■ EXERCISE DESCRIPTION
The answer must consist of each line below that holds the word "journey", copied as it stands.

■ Stored data entries
'''
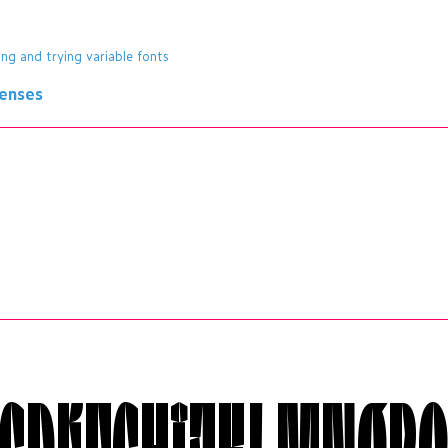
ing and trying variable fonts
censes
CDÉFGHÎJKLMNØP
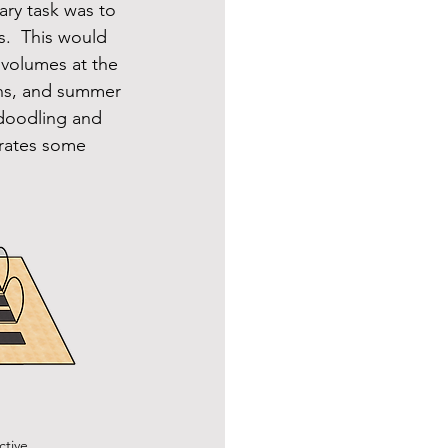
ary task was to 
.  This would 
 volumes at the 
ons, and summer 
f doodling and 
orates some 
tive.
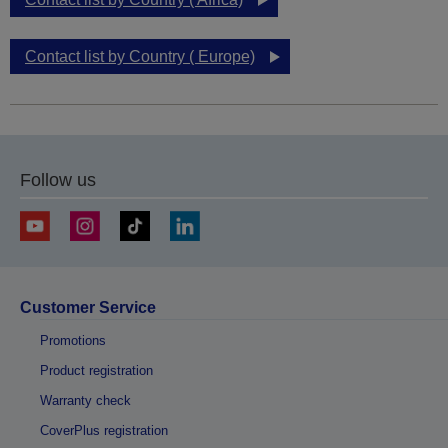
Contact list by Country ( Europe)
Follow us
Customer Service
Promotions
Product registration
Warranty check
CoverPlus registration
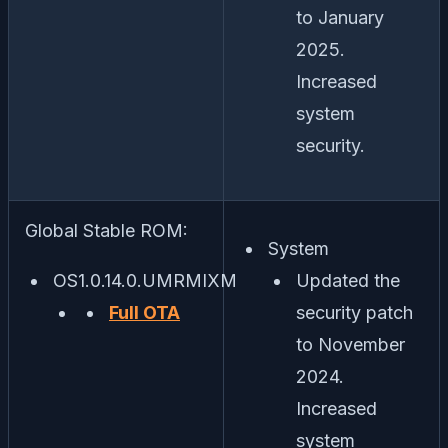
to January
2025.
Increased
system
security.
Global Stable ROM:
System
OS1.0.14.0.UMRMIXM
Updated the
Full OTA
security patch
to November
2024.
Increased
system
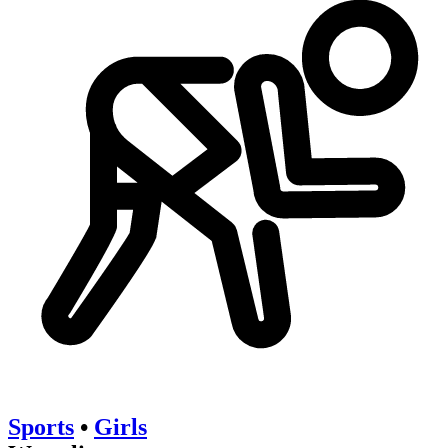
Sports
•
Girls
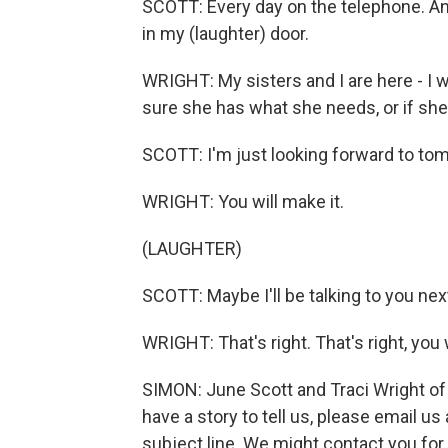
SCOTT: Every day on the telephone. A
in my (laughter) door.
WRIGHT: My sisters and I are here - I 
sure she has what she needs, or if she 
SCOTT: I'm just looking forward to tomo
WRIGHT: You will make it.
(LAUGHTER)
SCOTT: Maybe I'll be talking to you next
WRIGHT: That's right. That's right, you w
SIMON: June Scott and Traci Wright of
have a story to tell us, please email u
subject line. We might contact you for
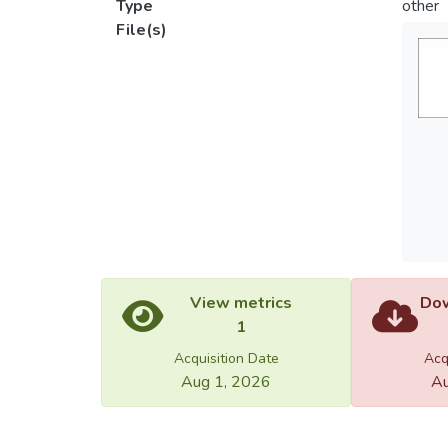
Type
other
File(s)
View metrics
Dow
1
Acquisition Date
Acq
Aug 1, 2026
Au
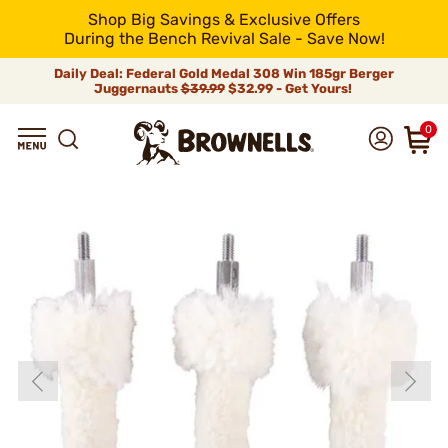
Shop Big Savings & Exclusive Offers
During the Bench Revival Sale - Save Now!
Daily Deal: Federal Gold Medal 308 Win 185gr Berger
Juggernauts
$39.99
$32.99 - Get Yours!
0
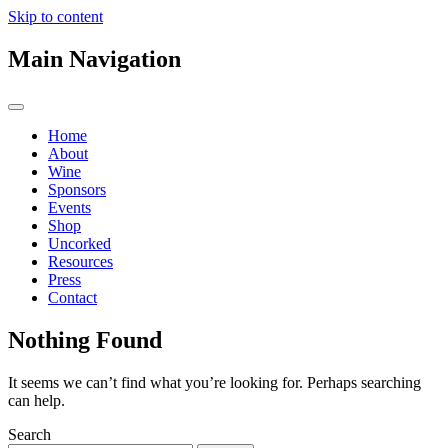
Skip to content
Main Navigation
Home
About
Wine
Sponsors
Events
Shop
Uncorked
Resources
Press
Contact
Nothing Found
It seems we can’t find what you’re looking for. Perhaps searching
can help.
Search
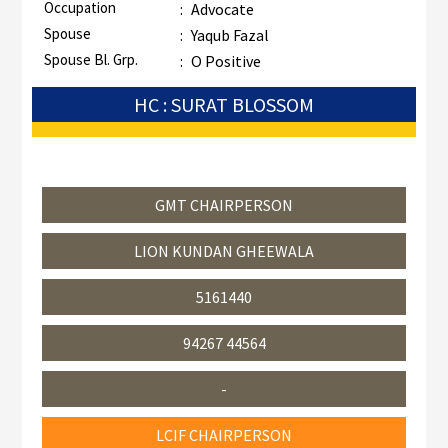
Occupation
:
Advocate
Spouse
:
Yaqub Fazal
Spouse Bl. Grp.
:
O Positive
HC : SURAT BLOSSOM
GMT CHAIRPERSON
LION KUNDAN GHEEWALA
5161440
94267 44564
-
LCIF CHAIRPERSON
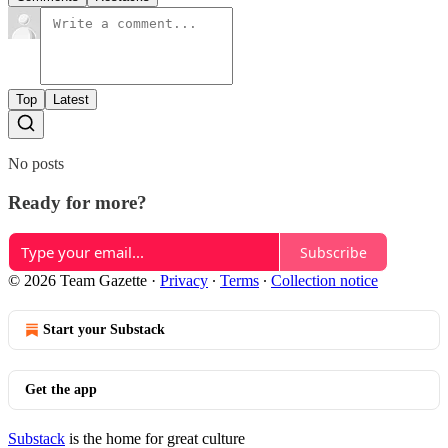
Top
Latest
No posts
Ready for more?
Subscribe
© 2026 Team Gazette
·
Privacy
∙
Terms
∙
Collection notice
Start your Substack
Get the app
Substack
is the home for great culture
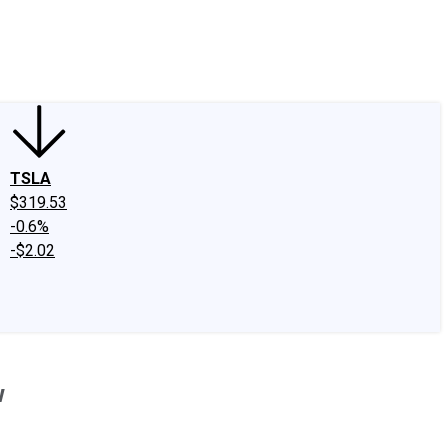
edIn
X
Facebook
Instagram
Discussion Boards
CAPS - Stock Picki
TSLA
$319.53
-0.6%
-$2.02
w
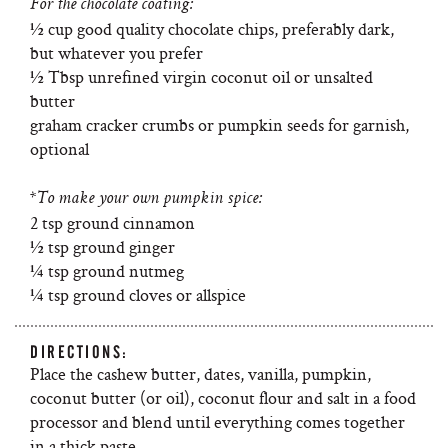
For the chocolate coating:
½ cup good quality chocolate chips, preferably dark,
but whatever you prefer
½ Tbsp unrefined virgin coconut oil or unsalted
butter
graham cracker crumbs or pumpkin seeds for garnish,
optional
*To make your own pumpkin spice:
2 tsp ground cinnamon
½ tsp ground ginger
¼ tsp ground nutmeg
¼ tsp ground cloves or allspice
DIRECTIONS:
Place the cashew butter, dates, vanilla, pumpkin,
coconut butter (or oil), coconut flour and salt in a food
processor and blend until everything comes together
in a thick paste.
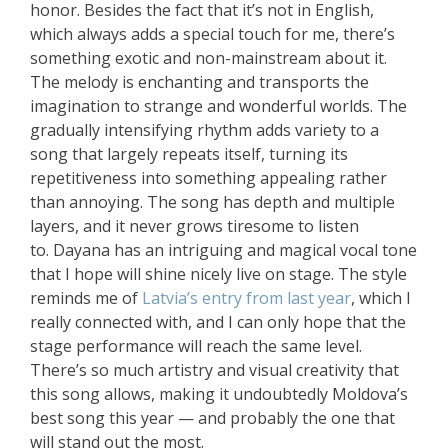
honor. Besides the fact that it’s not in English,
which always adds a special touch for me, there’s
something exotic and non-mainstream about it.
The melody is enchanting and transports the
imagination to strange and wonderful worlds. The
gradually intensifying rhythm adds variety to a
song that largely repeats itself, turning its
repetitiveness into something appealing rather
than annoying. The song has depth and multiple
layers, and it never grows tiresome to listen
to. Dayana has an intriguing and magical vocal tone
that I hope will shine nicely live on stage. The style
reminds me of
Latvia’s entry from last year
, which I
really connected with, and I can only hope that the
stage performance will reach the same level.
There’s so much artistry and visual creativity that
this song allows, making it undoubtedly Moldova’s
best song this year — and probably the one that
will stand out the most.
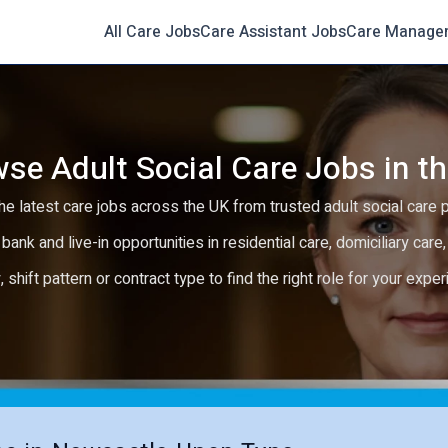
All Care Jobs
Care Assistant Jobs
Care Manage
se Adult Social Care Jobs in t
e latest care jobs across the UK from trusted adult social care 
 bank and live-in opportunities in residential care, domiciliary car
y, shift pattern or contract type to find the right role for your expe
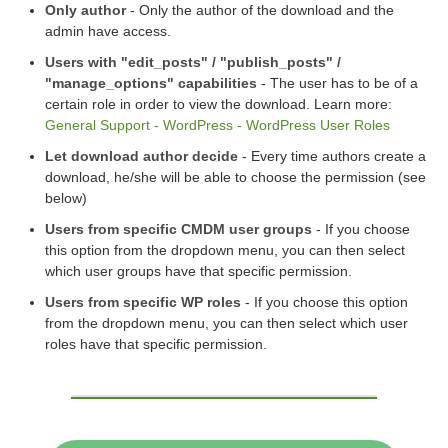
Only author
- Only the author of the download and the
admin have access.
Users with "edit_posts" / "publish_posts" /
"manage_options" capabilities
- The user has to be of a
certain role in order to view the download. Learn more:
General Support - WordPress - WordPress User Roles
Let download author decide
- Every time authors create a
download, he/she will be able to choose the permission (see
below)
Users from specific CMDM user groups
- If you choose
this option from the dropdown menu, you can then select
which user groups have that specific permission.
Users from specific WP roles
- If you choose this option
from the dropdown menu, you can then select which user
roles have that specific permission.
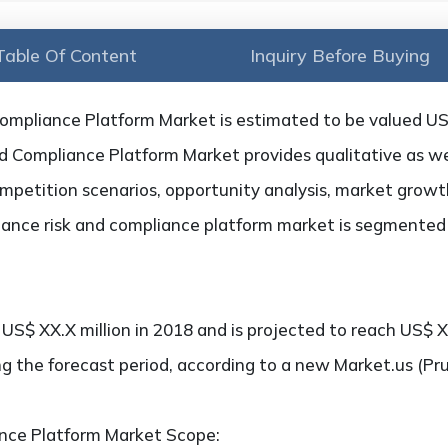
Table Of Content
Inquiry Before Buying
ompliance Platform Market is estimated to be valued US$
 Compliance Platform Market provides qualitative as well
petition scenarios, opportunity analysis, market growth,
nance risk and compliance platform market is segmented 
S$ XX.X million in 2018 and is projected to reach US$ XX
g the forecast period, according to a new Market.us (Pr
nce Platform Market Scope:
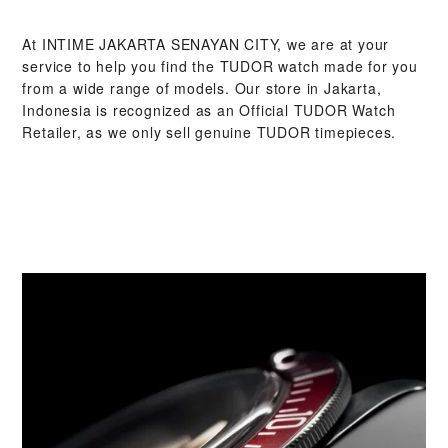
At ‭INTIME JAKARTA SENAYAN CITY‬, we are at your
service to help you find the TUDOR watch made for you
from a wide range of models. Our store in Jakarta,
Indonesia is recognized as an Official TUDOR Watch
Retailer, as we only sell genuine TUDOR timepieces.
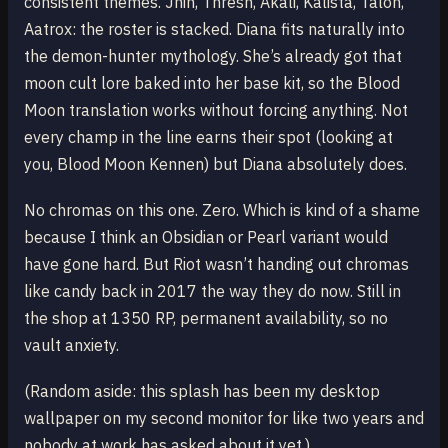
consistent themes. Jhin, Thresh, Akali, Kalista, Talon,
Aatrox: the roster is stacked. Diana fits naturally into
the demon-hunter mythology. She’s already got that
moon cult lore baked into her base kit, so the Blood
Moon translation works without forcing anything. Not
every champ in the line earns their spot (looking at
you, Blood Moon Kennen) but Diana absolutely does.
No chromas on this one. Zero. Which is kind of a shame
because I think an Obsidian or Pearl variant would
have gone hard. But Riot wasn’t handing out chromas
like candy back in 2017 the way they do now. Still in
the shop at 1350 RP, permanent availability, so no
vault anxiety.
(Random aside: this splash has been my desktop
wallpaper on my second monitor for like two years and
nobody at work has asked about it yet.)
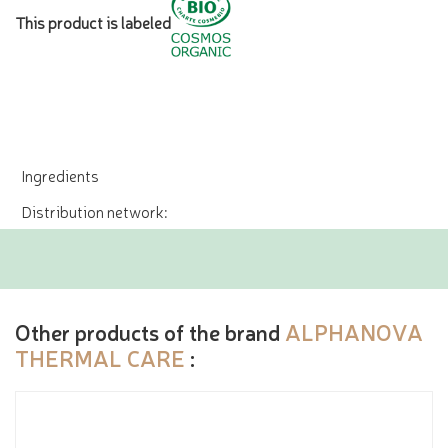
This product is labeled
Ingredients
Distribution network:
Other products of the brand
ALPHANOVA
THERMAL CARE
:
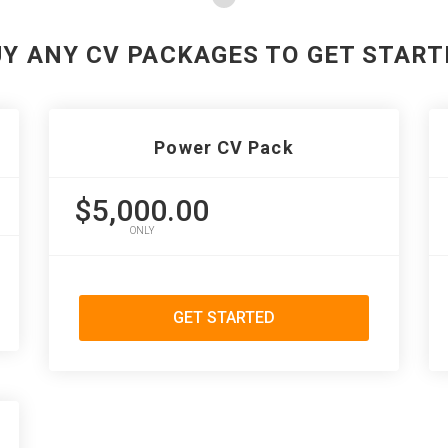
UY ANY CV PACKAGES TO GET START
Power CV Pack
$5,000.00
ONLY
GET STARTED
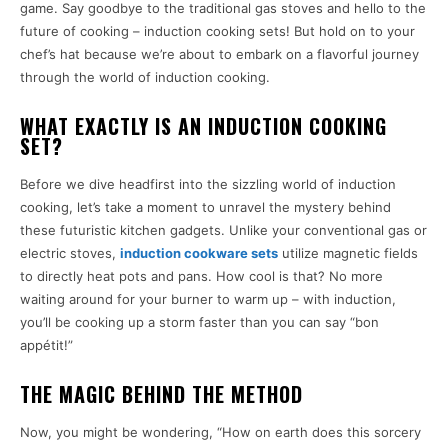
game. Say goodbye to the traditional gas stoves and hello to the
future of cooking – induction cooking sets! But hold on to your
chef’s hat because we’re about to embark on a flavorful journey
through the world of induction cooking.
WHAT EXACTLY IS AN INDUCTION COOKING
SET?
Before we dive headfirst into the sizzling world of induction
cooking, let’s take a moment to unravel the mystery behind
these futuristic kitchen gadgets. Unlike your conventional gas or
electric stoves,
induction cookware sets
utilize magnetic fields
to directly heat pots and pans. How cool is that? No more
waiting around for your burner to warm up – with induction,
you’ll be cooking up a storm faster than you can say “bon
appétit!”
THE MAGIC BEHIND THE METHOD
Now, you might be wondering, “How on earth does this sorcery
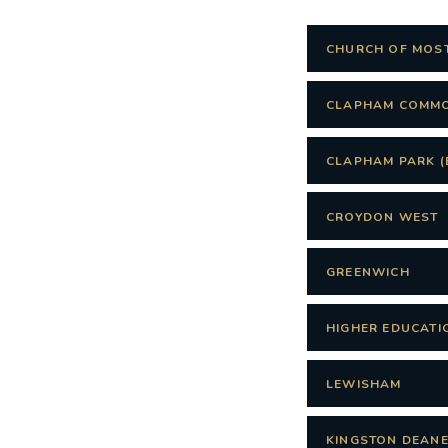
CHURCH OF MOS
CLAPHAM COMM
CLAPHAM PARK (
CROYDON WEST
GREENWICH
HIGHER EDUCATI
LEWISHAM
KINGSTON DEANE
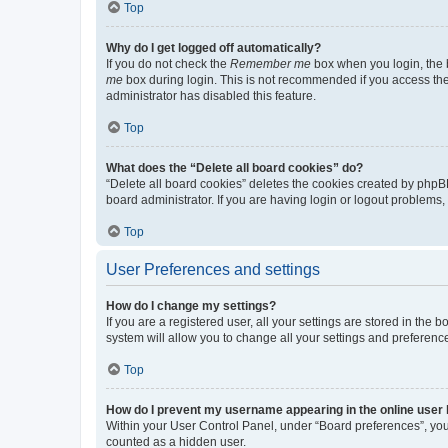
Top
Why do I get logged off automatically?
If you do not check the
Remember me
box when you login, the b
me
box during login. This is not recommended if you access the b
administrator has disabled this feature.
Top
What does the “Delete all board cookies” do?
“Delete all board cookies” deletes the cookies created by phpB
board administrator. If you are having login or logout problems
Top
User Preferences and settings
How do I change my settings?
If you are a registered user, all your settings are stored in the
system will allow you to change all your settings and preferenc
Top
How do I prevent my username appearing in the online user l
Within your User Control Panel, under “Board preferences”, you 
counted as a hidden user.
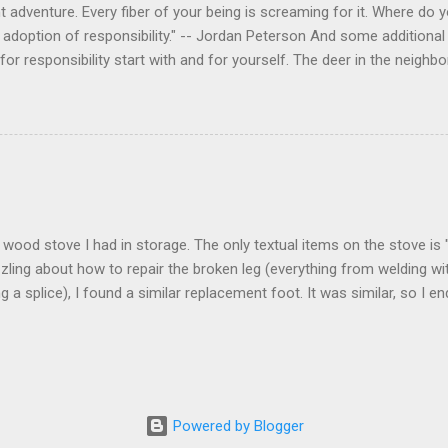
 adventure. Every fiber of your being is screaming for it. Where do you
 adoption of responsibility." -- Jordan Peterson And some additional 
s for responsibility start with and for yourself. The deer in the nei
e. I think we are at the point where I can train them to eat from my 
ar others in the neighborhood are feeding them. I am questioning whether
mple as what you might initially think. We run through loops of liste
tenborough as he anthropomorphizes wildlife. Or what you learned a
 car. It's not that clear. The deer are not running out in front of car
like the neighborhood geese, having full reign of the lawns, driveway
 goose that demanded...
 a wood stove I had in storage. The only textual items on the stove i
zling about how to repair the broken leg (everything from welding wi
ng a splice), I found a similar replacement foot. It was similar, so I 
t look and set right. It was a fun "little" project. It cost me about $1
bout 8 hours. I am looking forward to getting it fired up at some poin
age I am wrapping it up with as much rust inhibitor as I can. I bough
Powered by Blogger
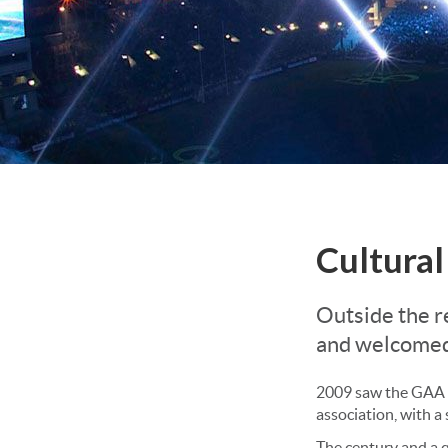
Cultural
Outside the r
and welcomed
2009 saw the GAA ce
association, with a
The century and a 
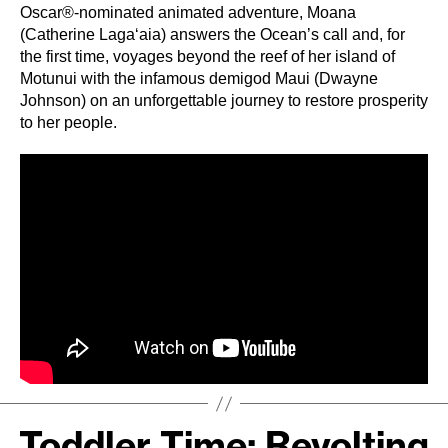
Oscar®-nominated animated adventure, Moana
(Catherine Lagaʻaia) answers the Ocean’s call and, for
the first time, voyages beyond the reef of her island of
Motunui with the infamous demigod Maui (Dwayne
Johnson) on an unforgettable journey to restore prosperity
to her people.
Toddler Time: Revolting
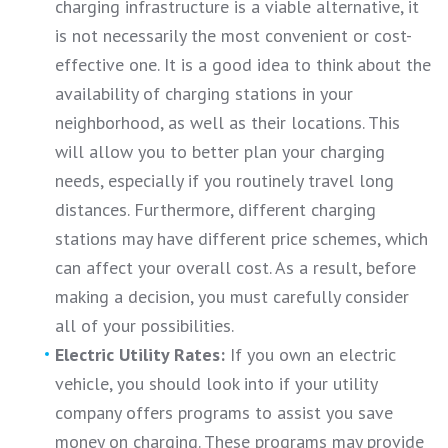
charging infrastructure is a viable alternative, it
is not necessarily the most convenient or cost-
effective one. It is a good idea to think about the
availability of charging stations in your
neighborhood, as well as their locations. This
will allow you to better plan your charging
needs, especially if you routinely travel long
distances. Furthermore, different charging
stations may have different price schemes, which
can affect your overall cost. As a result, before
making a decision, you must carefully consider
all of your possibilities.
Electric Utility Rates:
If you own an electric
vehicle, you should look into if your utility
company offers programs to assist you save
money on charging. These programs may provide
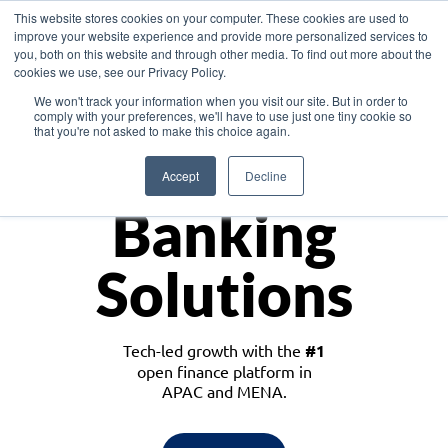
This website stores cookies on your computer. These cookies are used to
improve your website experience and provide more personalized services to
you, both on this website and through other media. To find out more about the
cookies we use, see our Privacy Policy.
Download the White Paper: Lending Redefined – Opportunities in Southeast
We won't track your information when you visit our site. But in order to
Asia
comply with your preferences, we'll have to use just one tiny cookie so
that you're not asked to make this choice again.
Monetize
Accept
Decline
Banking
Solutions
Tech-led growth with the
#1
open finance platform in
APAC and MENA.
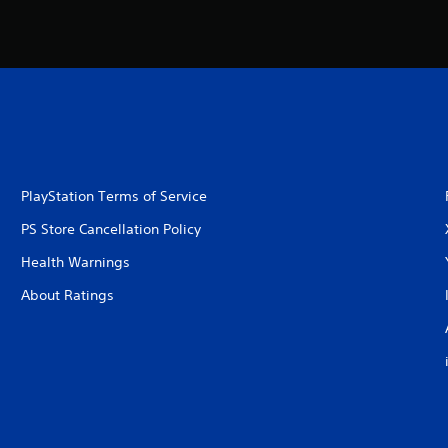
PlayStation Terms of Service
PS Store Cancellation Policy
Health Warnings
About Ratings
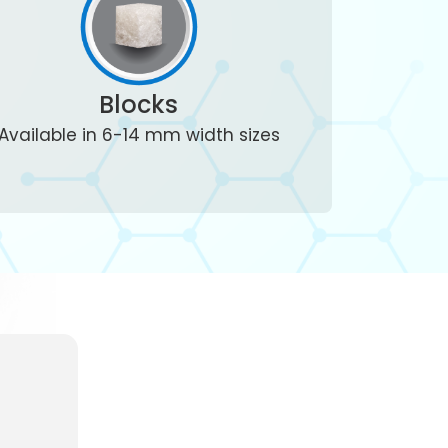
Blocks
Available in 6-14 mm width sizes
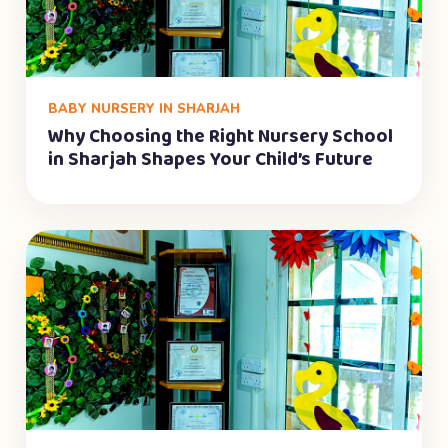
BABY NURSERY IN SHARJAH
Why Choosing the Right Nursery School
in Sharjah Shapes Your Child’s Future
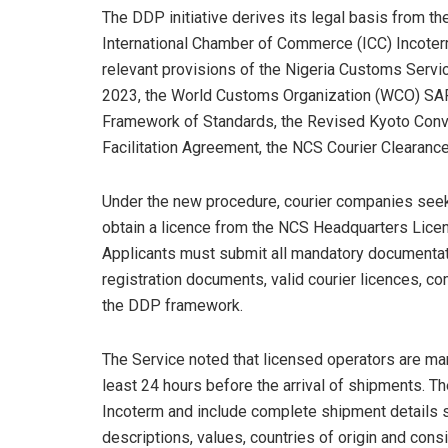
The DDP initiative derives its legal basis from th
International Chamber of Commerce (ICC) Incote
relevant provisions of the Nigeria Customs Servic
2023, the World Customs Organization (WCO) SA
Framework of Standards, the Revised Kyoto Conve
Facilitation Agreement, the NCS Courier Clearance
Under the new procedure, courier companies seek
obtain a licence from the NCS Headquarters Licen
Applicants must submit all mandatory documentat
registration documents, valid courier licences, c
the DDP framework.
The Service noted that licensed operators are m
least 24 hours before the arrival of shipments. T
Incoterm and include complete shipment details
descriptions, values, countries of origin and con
'''
■ EXERCISE RESULT
chef’s hat because we’re about to embark on a flavorful journey
Johnson) on an unforgettable journey to restore prosperity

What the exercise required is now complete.